DINAS Perpustakaan dan Kearsiapan (Dispusip) Bangkalan meraih dua gelar juara di penghujung tahun 2020 ini. Pertama, sebagai Perpustakaan Kabupaten/Kota terbaik dalam Implementasi Program Transformasi Perpustakaan Berbasis Inklusi Sosial (TPBIS) dan kedua terbaik dari lima kabupaten dalam Pameran Virtual Perpustakaan dimasa Pandemi. 

Penghargaan tersebut diterima pada acara Peer Learning Meeting (PLM) Nasional Transformasi Perpustakaan Berbasis Inklusi Sosial (TPBIS) di Surabaya.
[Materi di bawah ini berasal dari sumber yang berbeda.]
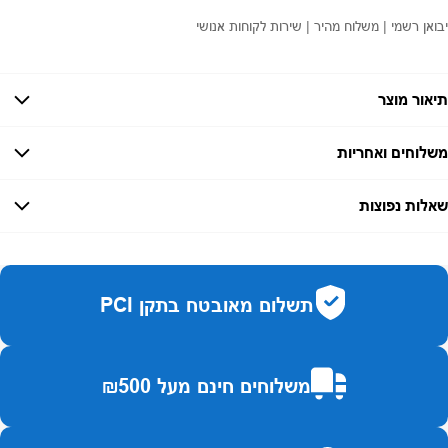
יבואן רשמי | משלוח מהיר | שירות לקוחות אנושי
תיאור מוצר
משלוחים ואחריות
אחריות:
-
שאלות נפוצות
זמן אספקה:
עד 7 ימי עסקים
כמה זמן משלוח?
2–7 ימי עסקים
האם ניתן לחלק תשלומים?
כן, עד 10 תשלומים ללא ריבית.
תשלום מאובטח בתקן PCI
האם ניתן להחזיר מוצר?
כן, בהתאם לחוק הגנת הצרכן ובאריזה המקורית
משלוחים חינם מעל ₪500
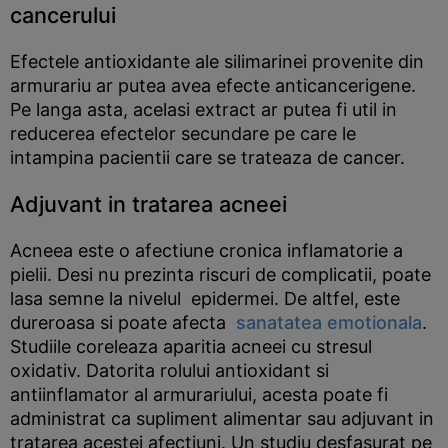
cancerului
Efectele antioxidante ale silimarinei provenite din
armurariu ar putea avea efecte anticancerigene.
Pe langa asta, acelasi extract ar putea fi util in
reducerea efectelor secundare pe care le
intampina pacientii care se trateaza de cancer.
Adjuvant in tratarea acneei
Acneea este o afectiune cronica inflamatorie a
pielii. Desi nu prezinta riscuri de complicatii, poate
lasa semne la nivelul epidermei. De altfel, este
dureroasa si poate afecta
sanatatea emotionala
.
Studiile coreleaza aparitia acneei cu stresul
oxidativ. Datorita rolului antioxidant si
antiinflamator al armurariului, acesta poate fi
administrat ca supliment alimentar sau adjuvant in
tratarea acestei afectiuni. Un studiu desfasurat pe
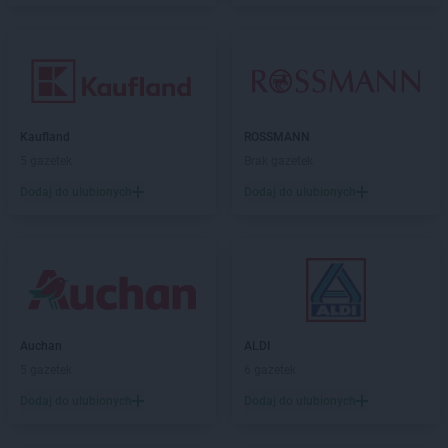
Kaufland
ROSSMANN
5 gazetek
Brak gazetek
Dodaj do ulubionych
Dodaj do ulubionych
Auchan
ALDI
5 gazetek
6 gazetek
Dodaj do ulubionych
Dodaj do ulubionych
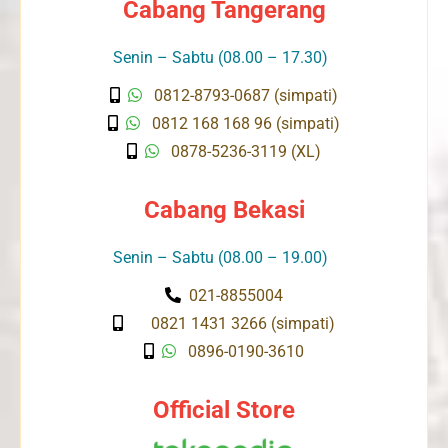
Cabang Tangerang
Senin – Sabtu (08.00 – 17.30)
0812-8793-0687 (simpati)
0812 168 168 96 (simpati)
0878-5236-3119 (XL)
Cabang Bekasi
Senin – Sabtu (08.00 – 19.00)
021-8855004
0821 1431 3266 (simpati)
0896-0190-3610
Official Store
Acara tersebut diselenggarakan oleh Perpustakaan Nasional dan diikuti 23 Perpustakaan Provinsi, 100 Perpustakaan Kabupaten dan 334  Perpustakaan Desa/Kelurahan yang tergabung dalam program transformasi perpustakaan berbasis inklusi sosial. 
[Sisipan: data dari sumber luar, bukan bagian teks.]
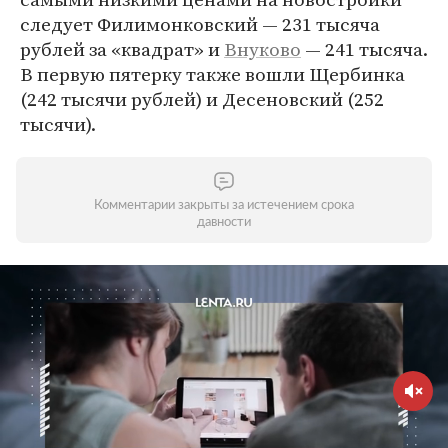
следует Филимонковский — 231 тысяча
рублей за «квадрат» и
Внуково
— 241 тысяча.
В первую пятерку также вошли Щербинка
(242 тысячи рублей) и Десеновский (252
тысячи).
Комментарии закрыты за истечением срока
давности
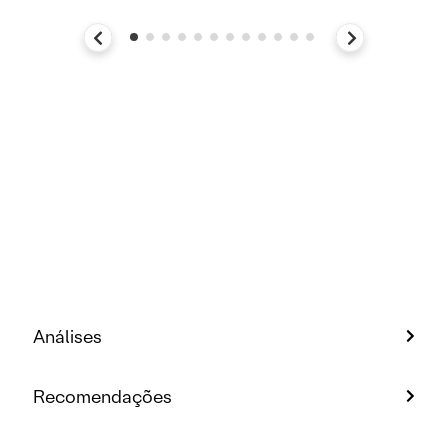
Análises
Recomendações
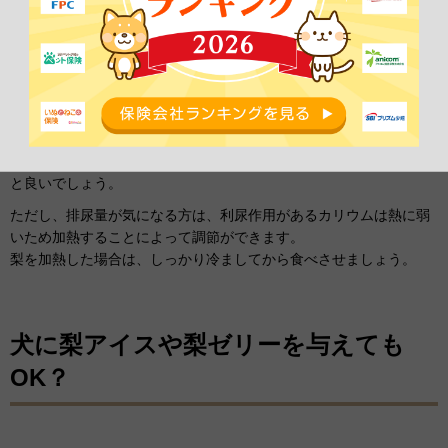
梨は加熱せずそのまま与えよう
「梨を調理して食べさせたい！」そんな方もいますよね？
しかし、梨に含まれる栄養素である、カリウムやアスパラギン酸は
加熱すると効能が落ちてしまいますので
「梨は生のままで与える」
と良いでしょう。
ただし、排尿量が気になる方は、利尿作用があるカリウムは熱に弱
いため加熱することによって調節ができます。
梨を加熱した場合は、しっかり冷ましてから食べさせましょう。
犬に梨アイスや梨ゼリーを与えても
OK？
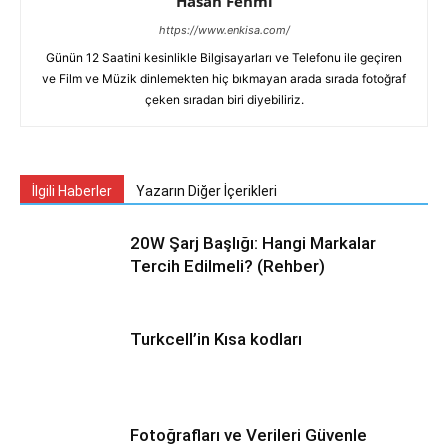
Hasan Fehmi
https://www.enkisa.com/
Günün 12 Saatini kesinlikle Bilgisayarları ve Telefonu ile geçiren
ve Film ve Müzik dinlemekten hiç bıkmayan arada sırada fotoğraf
çeken sıradan biri diyebiliriz.
İlgili Haberler
Yazarın Diğer İçerikleri
20W Şarj Başlığı: Hangi Markalar
Tercih Edilmeli? (Rehber)
Turkcell’in Kısa kodları
Fotoğrafları ve Verileri Güvenle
Kepala Dispusip Bangkalan, Moch Musleh mengaku sangat bangga atas prestasi yang diraih lembaganya. Dia menyatakan, capaian terbaik implementasi program transformasi perpustakaan berbasis inklusi sosial (TPBIS) tingkat nasional tersebut berkat dukungan Bupati Bangkalan R Abdul Latif Amin Imron dan dukungan organisasi perangkat daerah terkait serta stakeholder lainnya. 

"Capaian ini sebagai pemicu dan pemacu untuk melaksanakan dan mengembangkan program transformasi perpustakaan berbasis inklusi sosial, yang dibranding dengan BANG-PUSIS (Bangkalan Perpustakaan Berbasis Inklusi Sosial)," kata Musleh.

Musleh mengungkapkan, pada tahun 2021, akan mereplikasi program tersebut untuk perpustakaan desa. Karena program TPBIS ini merupakan kegiatan penguatan literasi masyarakat untuk meningkatkan kualitas hidup dan kesejahteraan bagi masyarakat. 

"Program untuk menguatkan minat baca hingga ke tingkat desa atau bisa sebagai Literasi untuk kesejahteraan," pungkasnya.